6 L’article 84 du décret du Président de la République n° 43, du 23 janvier 1973, portant adoption du texte unique des dispositions législatives en matière douanière (GURI n° 80, du 28 mars 1973, ci-après le «TULD»), prévoit:
«1. L’action de l’État pour le recouvrement des droits de douane est prescrite dans un délai de cinq ans.
[…]
3. Lorsque le défaut total ou partiel de paiement des droits a pour origine une infraction, le délai de prescription commence à courir le jour où la décision ou l’arrêt prononcé à l’issue de la procédure pénale est devenu définitif.
[…]»
7 En vertu de l’article 29 de la loi n° 428, du 29 décembre 1990, portant dispositions d’exécution des obligations découlant de l’appartenance de la République italienne aux Communautés européennes (GURI n° 10, du 12 janvier 1991), le délai de prescription prévu à l’article 84 du TULD a été réduit à trois ans.
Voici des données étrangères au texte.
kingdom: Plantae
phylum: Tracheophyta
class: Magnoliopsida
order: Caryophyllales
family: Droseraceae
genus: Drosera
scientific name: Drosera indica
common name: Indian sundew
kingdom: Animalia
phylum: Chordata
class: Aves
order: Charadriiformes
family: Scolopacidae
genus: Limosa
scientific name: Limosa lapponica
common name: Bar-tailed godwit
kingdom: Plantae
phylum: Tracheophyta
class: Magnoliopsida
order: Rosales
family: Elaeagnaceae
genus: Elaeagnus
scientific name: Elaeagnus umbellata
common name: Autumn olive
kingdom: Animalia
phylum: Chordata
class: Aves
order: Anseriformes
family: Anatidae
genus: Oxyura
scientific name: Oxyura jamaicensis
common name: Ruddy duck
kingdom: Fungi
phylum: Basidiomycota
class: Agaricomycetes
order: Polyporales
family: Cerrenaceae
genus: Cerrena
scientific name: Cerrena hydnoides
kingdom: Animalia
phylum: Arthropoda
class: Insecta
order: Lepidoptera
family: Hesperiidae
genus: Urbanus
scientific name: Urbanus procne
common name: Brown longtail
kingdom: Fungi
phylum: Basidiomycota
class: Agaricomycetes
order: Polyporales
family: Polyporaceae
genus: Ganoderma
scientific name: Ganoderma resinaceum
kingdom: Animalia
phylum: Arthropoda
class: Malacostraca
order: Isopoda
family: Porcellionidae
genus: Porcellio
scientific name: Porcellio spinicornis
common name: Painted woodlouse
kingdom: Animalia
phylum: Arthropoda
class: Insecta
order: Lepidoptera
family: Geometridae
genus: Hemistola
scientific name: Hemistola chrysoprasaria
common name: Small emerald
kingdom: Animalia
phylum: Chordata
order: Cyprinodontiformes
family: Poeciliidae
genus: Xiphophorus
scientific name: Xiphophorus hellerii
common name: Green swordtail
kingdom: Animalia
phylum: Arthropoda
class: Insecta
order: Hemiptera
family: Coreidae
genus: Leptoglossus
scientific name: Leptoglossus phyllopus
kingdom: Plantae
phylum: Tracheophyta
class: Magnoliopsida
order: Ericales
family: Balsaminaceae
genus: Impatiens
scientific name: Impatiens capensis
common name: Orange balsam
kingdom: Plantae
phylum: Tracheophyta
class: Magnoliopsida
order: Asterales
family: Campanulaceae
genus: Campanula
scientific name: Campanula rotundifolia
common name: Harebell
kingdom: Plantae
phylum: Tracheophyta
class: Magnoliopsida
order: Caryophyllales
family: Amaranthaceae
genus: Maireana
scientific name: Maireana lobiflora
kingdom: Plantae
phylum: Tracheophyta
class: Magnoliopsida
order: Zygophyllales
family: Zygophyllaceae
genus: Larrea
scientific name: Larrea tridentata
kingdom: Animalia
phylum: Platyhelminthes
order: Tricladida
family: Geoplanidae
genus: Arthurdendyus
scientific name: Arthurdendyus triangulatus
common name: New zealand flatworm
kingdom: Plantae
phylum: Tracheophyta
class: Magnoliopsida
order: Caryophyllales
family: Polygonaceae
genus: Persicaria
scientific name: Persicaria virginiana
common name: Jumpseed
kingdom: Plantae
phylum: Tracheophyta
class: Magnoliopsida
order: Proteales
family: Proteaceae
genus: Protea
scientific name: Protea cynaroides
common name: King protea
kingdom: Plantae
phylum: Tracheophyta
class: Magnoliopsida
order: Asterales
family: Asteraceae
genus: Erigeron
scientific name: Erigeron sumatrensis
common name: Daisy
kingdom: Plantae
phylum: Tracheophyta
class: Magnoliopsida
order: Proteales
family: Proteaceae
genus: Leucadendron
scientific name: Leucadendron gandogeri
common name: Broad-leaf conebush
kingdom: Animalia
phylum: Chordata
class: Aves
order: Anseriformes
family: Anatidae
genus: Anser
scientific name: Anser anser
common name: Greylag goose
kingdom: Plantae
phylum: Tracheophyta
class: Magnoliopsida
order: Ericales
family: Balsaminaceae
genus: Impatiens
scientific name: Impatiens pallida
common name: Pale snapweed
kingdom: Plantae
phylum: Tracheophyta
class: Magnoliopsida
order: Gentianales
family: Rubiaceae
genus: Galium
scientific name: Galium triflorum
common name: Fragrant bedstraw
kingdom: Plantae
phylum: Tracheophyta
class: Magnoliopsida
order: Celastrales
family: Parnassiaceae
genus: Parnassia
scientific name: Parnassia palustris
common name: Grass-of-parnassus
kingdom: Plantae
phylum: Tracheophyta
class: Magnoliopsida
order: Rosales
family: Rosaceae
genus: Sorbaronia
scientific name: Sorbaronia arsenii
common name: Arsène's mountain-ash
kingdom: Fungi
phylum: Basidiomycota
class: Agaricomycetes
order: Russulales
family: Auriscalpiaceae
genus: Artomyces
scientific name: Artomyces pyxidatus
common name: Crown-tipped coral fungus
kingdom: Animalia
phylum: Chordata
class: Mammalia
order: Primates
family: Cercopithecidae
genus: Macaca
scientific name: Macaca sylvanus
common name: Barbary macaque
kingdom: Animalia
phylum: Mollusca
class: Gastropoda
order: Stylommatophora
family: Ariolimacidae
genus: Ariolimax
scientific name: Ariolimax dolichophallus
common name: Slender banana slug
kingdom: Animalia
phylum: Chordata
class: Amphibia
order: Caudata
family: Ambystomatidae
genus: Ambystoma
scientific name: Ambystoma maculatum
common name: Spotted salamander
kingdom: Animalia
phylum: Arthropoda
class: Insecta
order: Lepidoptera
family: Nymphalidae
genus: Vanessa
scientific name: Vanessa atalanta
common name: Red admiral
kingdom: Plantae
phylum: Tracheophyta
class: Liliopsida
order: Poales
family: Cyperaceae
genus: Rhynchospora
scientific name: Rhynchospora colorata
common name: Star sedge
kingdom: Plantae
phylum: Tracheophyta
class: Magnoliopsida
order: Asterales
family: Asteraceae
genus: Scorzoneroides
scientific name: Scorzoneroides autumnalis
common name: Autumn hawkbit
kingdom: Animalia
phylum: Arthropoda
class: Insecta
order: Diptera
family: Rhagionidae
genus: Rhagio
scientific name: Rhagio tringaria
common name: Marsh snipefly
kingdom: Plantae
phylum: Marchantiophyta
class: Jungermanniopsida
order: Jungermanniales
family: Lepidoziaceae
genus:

Le litige au principal et la question préjudicielle
8 Agra a importé de la viande congelée désossée (relevant du code NC 0202 30 90 90) dans le cadre du contingent annuel (sous-contingent II) établi par le règlement n° 954/2002.
9 Afin d’obtenir les certificats d’importation, celle-ci a déposé une demande d’importation dans laquelle elle a déclaré remplir les conditions prévues à l’article 9 dudit règlement. Parmi ces conditions, figurait l’absence de lien avec des sociétés relevant d’autres États membres ayant présenté des demandes similaires avant le 14 juin 2002.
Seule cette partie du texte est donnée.